Fruits et légumes français menacés par les nouveaux entrants européens

Paris (France), 5 mai 2004 – Les maraîchers français sont inquiets: avec l’élargissement de l’Europe, ils vont être confrontés à la concurrence de plus en plus vive des Tchèques, Hongrois ou Polonais qui cultivent choux-fleurs ou tomates à des coûts dix fois inférieurs à ceux pratiqués en France.

A peine les célébrations de l’élargissement achevées, les producteurs bretons de choux-fleurs sont passés à l’offensive. En début de semaine, plusieurs centaines de cultivateurs ont déversé sur les routes du Finistère des centaines de tonnes de choux, afin de protester contre la « concurrence déloyale » des nouveaux entrants européens.
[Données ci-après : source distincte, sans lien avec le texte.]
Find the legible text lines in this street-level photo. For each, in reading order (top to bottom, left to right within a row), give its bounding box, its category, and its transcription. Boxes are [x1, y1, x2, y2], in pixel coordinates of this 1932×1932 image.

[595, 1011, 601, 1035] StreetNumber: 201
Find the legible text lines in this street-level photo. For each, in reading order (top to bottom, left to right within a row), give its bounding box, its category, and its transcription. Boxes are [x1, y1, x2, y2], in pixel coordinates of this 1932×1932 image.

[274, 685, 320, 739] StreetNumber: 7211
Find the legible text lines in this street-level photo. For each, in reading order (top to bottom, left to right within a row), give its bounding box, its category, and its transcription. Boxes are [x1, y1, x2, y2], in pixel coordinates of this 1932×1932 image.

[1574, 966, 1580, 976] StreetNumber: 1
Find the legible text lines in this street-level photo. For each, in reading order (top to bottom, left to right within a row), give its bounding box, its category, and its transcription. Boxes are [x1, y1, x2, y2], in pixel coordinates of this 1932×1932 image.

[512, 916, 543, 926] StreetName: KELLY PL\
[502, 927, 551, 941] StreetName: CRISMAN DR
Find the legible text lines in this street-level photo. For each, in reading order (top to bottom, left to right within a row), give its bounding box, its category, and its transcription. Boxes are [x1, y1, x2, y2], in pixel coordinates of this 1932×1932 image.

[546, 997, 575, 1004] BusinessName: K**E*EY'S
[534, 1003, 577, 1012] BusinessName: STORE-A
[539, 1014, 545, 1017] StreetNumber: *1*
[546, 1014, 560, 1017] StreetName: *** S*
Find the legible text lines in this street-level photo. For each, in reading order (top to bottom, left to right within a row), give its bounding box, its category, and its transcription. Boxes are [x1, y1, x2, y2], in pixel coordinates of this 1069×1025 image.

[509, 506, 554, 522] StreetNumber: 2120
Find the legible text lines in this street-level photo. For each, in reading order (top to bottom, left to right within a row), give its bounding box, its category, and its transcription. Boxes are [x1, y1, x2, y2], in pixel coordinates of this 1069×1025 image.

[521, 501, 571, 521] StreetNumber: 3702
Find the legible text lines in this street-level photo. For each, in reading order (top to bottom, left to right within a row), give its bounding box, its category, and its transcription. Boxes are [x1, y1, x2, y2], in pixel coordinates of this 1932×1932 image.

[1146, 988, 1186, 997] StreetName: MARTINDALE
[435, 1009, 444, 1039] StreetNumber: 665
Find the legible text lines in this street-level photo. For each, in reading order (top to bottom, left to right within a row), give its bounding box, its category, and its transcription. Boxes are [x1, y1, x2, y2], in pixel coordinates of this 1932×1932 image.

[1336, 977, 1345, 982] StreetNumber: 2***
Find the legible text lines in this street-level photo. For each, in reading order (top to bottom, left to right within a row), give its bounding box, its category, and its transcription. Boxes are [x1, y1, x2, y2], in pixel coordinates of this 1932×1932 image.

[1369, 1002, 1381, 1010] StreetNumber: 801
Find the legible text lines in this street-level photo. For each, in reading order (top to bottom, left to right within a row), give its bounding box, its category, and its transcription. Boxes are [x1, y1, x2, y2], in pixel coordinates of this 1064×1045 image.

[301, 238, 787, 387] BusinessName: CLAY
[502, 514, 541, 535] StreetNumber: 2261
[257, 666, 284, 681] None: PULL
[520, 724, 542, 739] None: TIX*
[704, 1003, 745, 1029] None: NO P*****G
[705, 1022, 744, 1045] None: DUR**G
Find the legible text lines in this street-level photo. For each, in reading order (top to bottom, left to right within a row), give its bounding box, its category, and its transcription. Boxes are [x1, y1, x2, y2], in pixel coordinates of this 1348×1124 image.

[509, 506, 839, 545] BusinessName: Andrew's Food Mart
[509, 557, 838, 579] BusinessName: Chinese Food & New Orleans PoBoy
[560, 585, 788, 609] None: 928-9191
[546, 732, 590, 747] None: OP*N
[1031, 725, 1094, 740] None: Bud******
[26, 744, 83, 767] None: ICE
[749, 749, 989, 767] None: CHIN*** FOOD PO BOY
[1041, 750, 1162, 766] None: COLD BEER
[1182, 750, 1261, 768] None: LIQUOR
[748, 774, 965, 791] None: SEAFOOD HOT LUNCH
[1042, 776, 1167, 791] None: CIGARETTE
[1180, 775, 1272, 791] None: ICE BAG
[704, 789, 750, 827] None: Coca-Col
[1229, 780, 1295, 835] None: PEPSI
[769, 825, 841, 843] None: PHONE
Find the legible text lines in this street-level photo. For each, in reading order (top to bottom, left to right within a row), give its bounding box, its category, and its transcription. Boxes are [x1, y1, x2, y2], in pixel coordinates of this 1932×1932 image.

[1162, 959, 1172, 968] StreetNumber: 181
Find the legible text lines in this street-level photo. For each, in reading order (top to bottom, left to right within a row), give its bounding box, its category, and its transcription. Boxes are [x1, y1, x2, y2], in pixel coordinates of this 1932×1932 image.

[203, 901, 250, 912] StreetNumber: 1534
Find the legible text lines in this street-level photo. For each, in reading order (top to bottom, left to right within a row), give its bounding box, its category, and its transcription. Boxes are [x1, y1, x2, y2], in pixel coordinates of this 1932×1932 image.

Dans leur ligne de mire, la Pologne, qui augmente depuis une dizaine d’années de 20 à 30% par an sa production de choux-fleurs, dont une grande partie est livrée aux industries agroalimentaires.

« Forte d’usines modernes, la Pologne surgèle à l’automne les choux-fleurs après avoir congelé l’été les petits fruits rouges, spécialités du pays ramassées par une main-d’oeuvre bon marché, polonaise, roumaine ou ukrainienne », explique Yvon Auffret, directeur de l’organisme professionnel Cerafel Bretagne.

Gérard Roué, responsable de la communication de la Sica Bretagne, premier groupement français de producteurs de légumes, précise « qu’avec une main-d’oeuvre payée entre 1 et 1,50 euro de l’heure contre 12 euros en France, les Polonais produisent du chou-fleur à des prix dérisoires ».

« Ils ont déjà inondé de ce légume l’Allemagne qui était notre premier client (la moitié de la production bretonne était exportée Outre-Rhin), mais ils ne vont pas en rester là », s’alarme-t-il. « A terme nous pensons que les Hongrois, qui depuis trois ans cultivent dans leurs terrains sablonneux, asperges, poivrons ou tomates, seront les plus dangereux pour notre secteur maraîcher », ajoute-t-il.

Les pays de l’Est ne sont pas seuls responsables de la crise.

La consommation de choux-fleurs ralentit en France: elle passée de 5 kg par habitant et par an en 1982 à quelque 3 kg aujourd’hui.

De plus, en France, la récolte d’automne (septembre à fin décembre), en retard de plus d’un mois, s’est télescopée avec celle d’hiver (janvier à mai) qui est arrivée à maturation plus tôt que prévu en raison d’une température hivernale douce.

« L’offre a été abondante ces dernières semaines alors que la consommation de chou-fleur fléchissait, les Français boudant dès les premiers beaux jours ce +légume d’hiver+. Le prix au kilo payé au producteur est passé de 50 centimes en 2003 à 23 cette année », précise la Fédération départementale des syndicats d’exploitants agricoles (FDSEA) qui évalue de 30 à 40 centimes par kilo le coût de production de ce légume.

Plus de 13 millions de têtes ont été retirées de la vente depuis début janvier faute d’achats industriels, expliquent les professionnels.

« En augmentant récemment ses surfaces de choux-fleurs, la Grande-Bretagne (300.000 tonnes par an) qui, avec l’Italie (700.000 t/an), la France (500.000 t/an) et l’Espagne (400.000 t/an), est l’un des principaux producteurs européens de ce légume, a également contribué à l’embouteillage du marché », constate M. Auffret.

Afin de désamorcer la crise, les producteurs réclament des aides à l’Etat d’un montant de 8 millions d’euros. Les aides forfaitaires de gestion des marchés ont été supprimées par la France pour se mettre en conformité avec les directives européennes.